Thanks for uplifting story
How refreshing to read reporter Michael Albans’s article about Karen Rose in (June 29) issue of the Banner. Among the day’s write-ups of sexual assaults on a child and the threats of violence spewed by a homicidal maniac against residents and members of the judiciary, we read about the efforts of a local woman to voluntarily rescue and rehab small animals who are orphaned, hurt or otherwise in need.
The story stands in stark contrast to the madness that is taking place today not just locally, but also on the national stage and across the globe. Compassion vs. rage … kindness vs. destruction … putting value on others rather than threatening to kill at random out of uncontrolled rage. Leading by example, Karen Rose shows the way that compassion and care can work—even in small ways — to undo the insanity and inhumanity that surround us.
Taxpayer concerns remain on rescue deal
I have yet to review the signed contract of the Town of Manchester and the Northshire Rescue which was signed to a 1 year contract without the town pursuing other avenues. First of all I believe much has been accomplished between the squad and the town. However, taxpayer concerns are visible and remain. Simply, the squad will have to build trust back with the town manager and the Selectboard.
Now understanding the priority of the squad should be understood by the town politicians. The priority is not satisfying the professional soccer teams (however an asset to Manchester) but that it’s not the question at hand. This should have been addressed by the town manager, who was on the organized committee which he attended one meeting and when contacted said all was good.
Prior to bringing the groups here and the organizations, it should be their responsibility for their medics. Now this doesn’t say they can’t piggyback with the squad and communicate to them properly and not hidden through the flawed, costly consultant.
The priorities should be to protect the taxpayer-voter community first and foremost. This does not seem to be the priority of the town manager and the flawed hired consultant, let me add a waste of money. As the process moved forward, damaging the morale of the squad and had some impact on protecting our taxpayers, traveling tourists and businesses health and safety.
Scenario: The squad was contacted four days prior to a soccer event; the squad, short of time by the communication, said “they will see if they could get together a crew with the squad at the game. Now mind you, the squad is 100 percent trained in paramedics and EMT, one of the few in Vermont. Two calls came in to dispatch, a car accident and heart attack, and they had to leave. I’m sure the intention of the squad was not to embarrass the town. So you answer what would be your priority. Seems to me the town of all people should realize priority but did not.

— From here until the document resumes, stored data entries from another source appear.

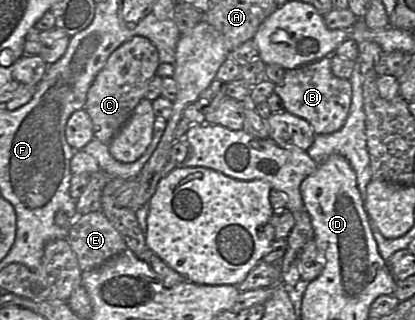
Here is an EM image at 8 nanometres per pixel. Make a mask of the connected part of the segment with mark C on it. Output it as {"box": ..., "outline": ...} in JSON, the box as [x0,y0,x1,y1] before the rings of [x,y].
{"box":[84,36,159,144],"outline":[[[135,36],[112,52],[90,86],[84,106],[93,124],[94,139],[110,144],[139,102],[145,98],[146,87],[156,75],[159,65],[158,50],[146,37]]]}

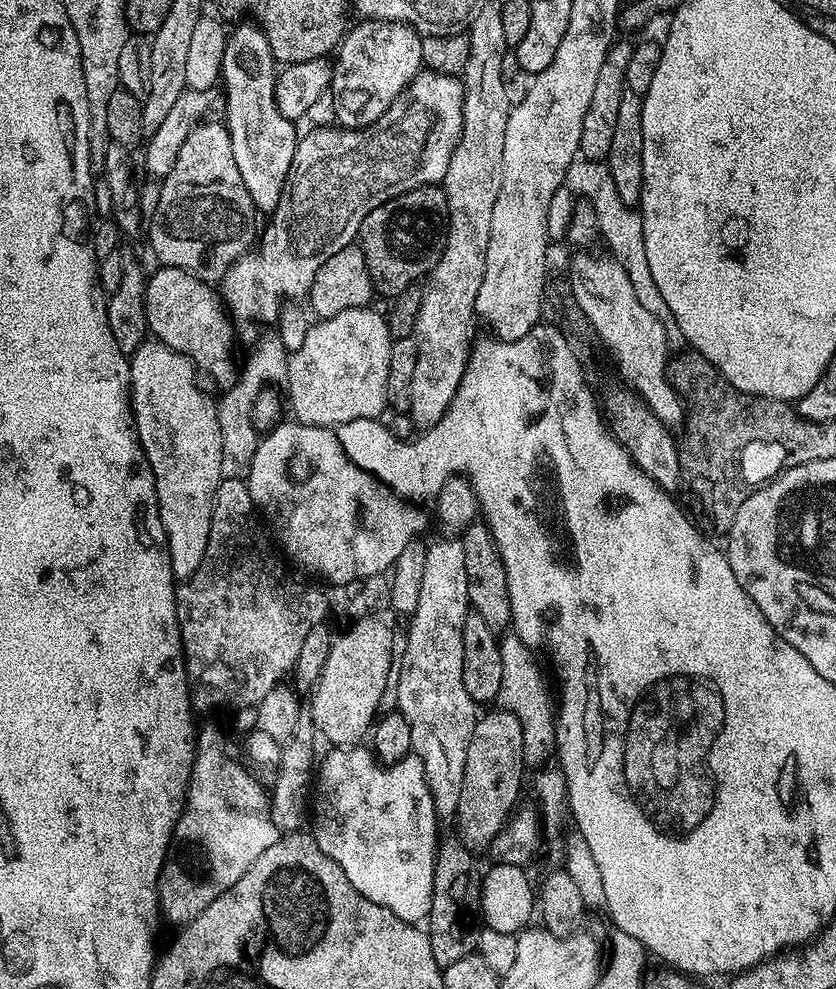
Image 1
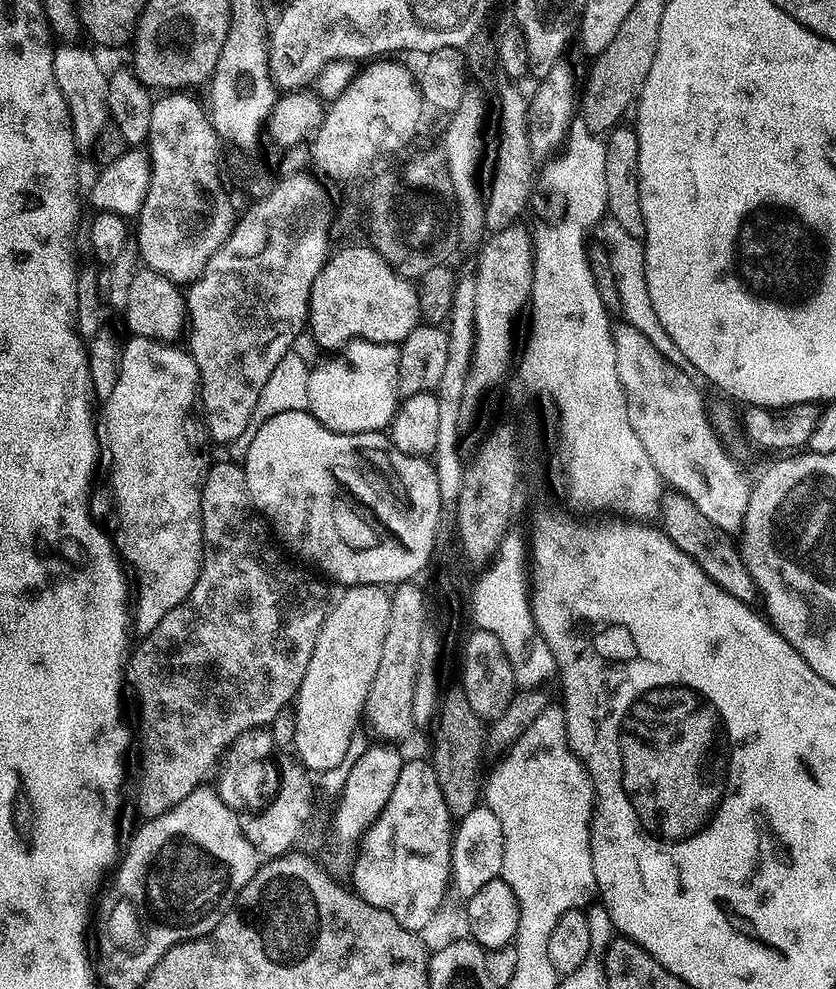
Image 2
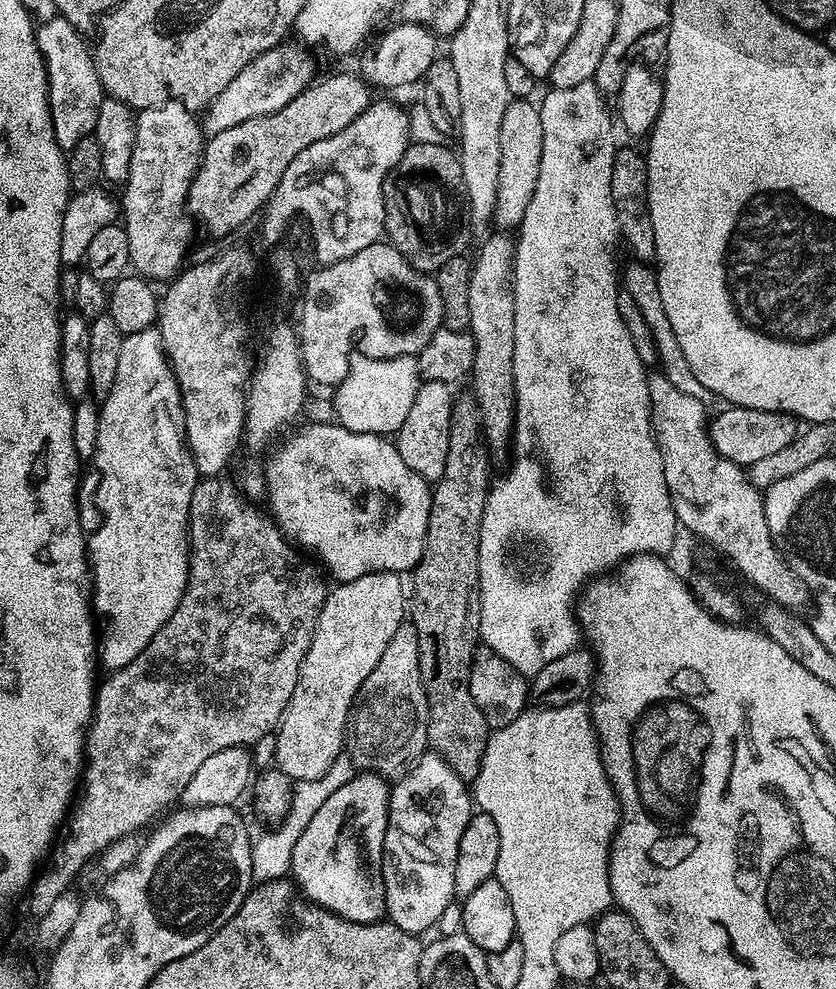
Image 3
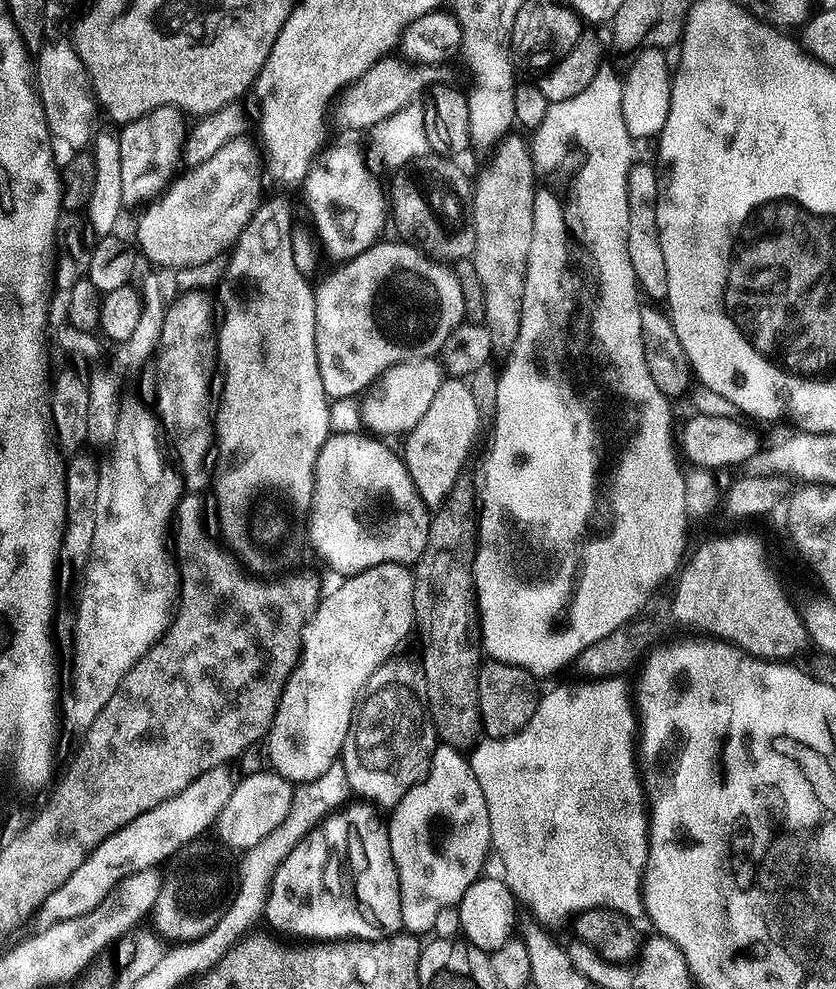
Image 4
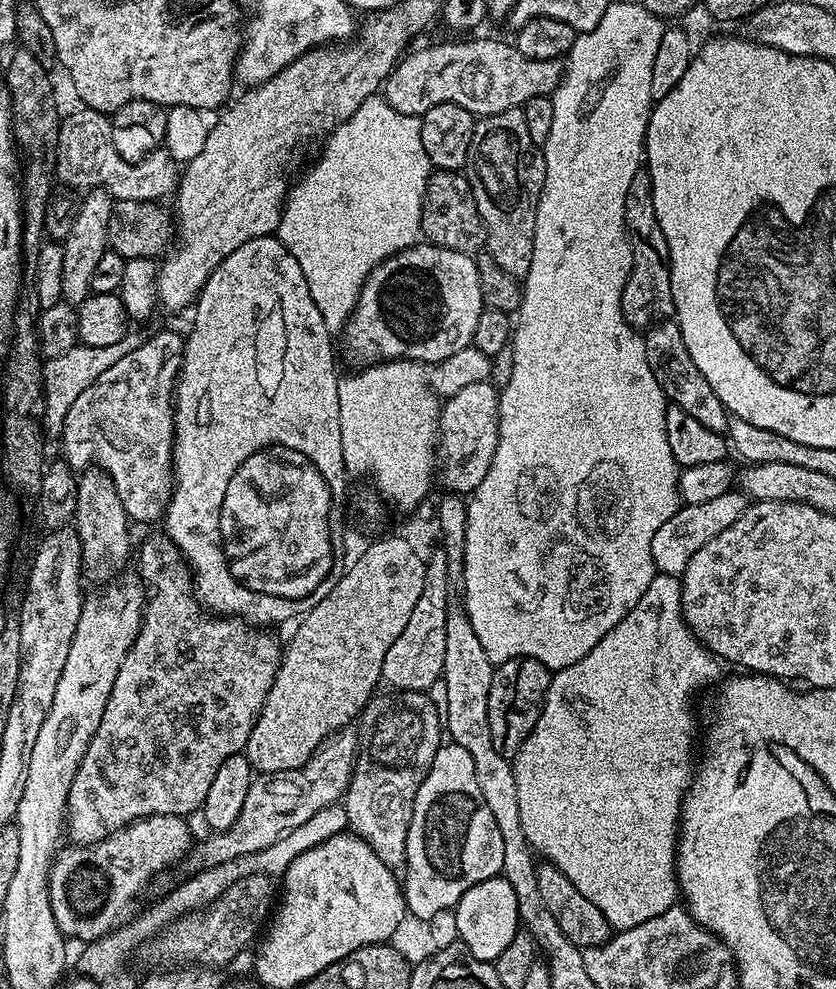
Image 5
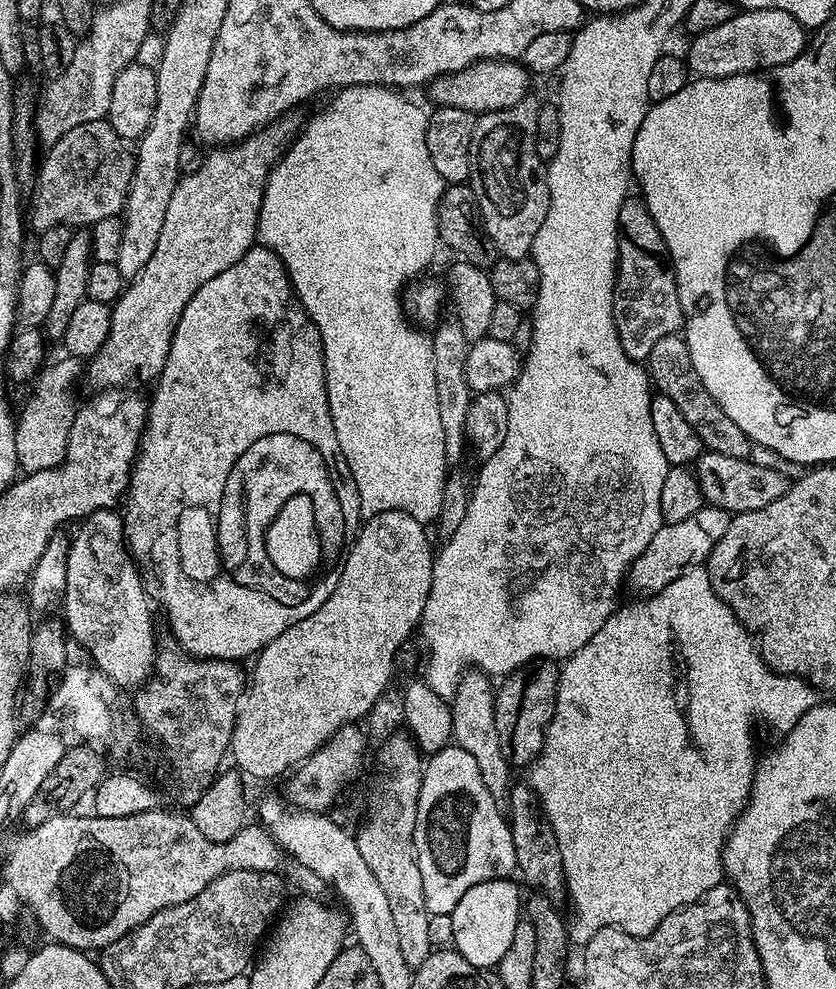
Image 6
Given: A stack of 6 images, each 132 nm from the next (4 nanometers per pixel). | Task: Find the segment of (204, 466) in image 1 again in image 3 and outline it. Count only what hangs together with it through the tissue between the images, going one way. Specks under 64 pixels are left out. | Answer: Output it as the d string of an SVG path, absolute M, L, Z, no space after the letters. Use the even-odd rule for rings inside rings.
M159 327L124 337L114 384L99 405L99 414L94 468L101 474L96 496L101 525L90 533L86 543L90 599L95 615L105 620L98 636L98 660L108 670L115 670L130 666L150 646L150 638L174 614L188 585L188 515L198 473L184 439L180 387L164 352Z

Folks, it’s not a power struggle, it’s called successful teamwork.
The areas of town concerns they considered problems, the squad should and were never addressed to the squad prior to being slapped in the face with the initial article in the Journal. Is this transparent, surely not with the squad and the taxpayers-voters, absolutely not. And this is why I believe the embarrassment should be prevalent of the Selectboard as the controlling body of government that we elect to trust. Understanding the process of an executive session to discuss contract negotiations, much of the discussion should have been transparent to the taxpayers. Certain authorities can object to this however we the taxpayers were left in the dark.

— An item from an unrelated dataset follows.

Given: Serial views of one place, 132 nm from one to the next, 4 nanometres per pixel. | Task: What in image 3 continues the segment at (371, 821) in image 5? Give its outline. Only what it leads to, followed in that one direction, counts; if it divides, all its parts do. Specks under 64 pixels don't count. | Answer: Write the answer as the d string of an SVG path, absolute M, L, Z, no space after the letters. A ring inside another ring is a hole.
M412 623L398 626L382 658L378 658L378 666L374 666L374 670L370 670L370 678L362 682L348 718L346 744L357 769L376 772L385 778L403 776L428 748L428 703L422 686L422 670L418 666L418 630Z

The chain of command of government needs to be realized that The Selectboard makes the decisions, not the town manager, not vice versa.
In moving forward I believe surely the communication between the two entities has improved and will continue to do so, and remembering the squad’s reputation is that of 100 percent proven quality and service. In business if it is not broken don’t fix it, can add to make it better.

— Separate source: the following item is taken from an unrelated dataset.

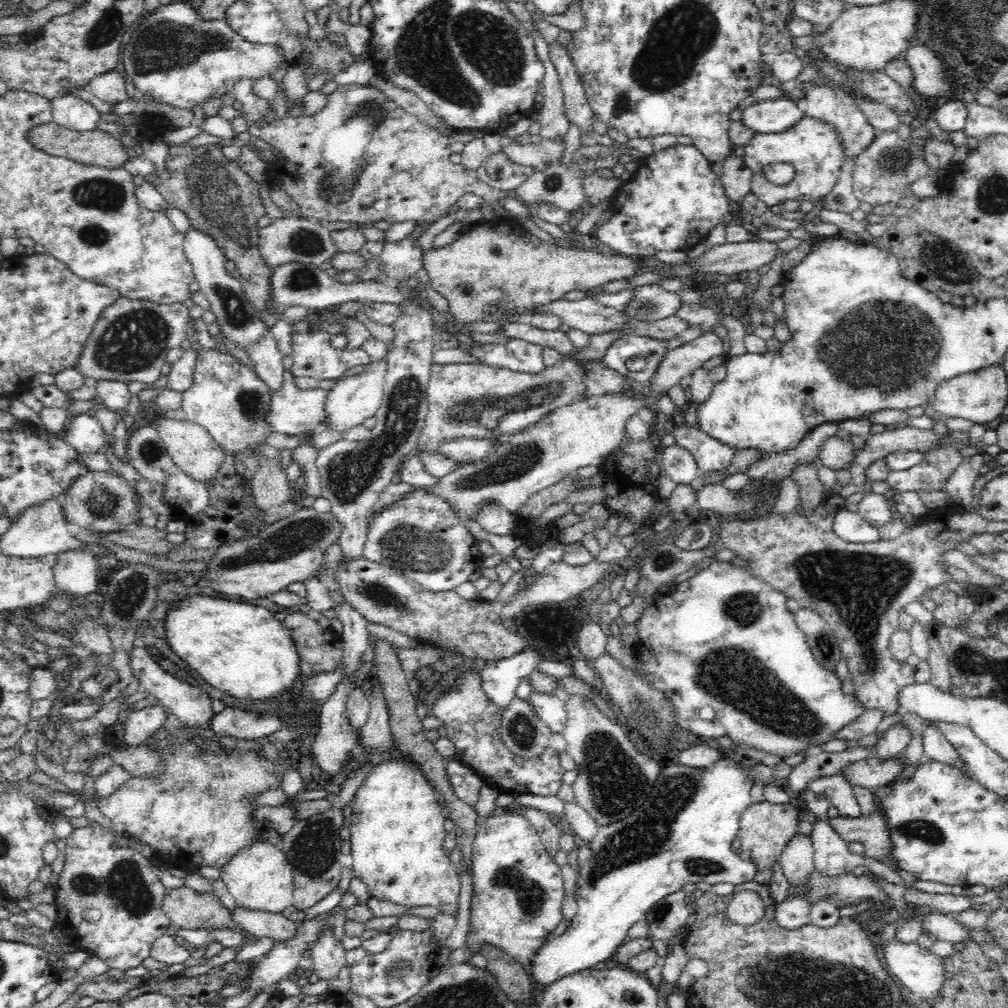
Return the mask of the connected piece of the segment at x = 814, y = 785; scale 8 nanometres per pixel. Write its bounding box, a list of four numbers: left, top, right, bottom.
[806,773,862,818]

Having been a member of the Selectboard, the state statutes and bylaws were respected. The Selectboard to improve transparency to the taxpayers-voters between the two entities should invite the squad to a board meeting for open discussion quarterly to share the progress, and treated as they have been successfully managed and should be treated as a town department.
I am sure I will get some repercussions and denials, as there is some finger pointing. However not given the opportunity in open session and being listened to, but this is truly what went on worded with the Eagle Scout BSA Laws in mind, honesty and not full of political rhetoric. I am convinced that both parties can move forward with honesty, professionalism, teamwork, communication and dignity for our beautiful trending community.